▸ Your task
Wherever an image appears in the data, omit it and copy all the remaining text word for word.

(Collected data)
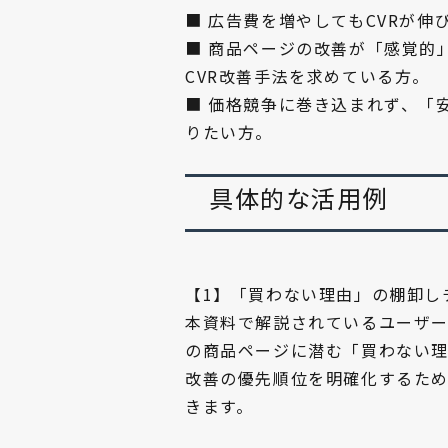
■ 広告費を増やしてもCVRが伸
■ 商品ページの改善が「感覚的
CVR改善手法を求めている方。
■ 価格競争に巻き込まれず、「
りたい方。
具体的な活用例
【1】「買わない理由」の棚卸し
本資料で解説されているユーザー
の商品ページに潜む「買わない
改善の優先順位を明確化するた
きます。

▸ Output of the task
■ 広告費を増やしてもCVRが伸
■ 商品ページの改善が「感覚的
CVR改善手法を求めている方。
■ 価格競争に巻き込まれず、「
りたい方。
具体的な活用例
【1】「買わない理由」の棚卸し
本資料で解説されているユーザー
の商品ページに潜む「買わない
改善の優先順位を明確化するた
きます。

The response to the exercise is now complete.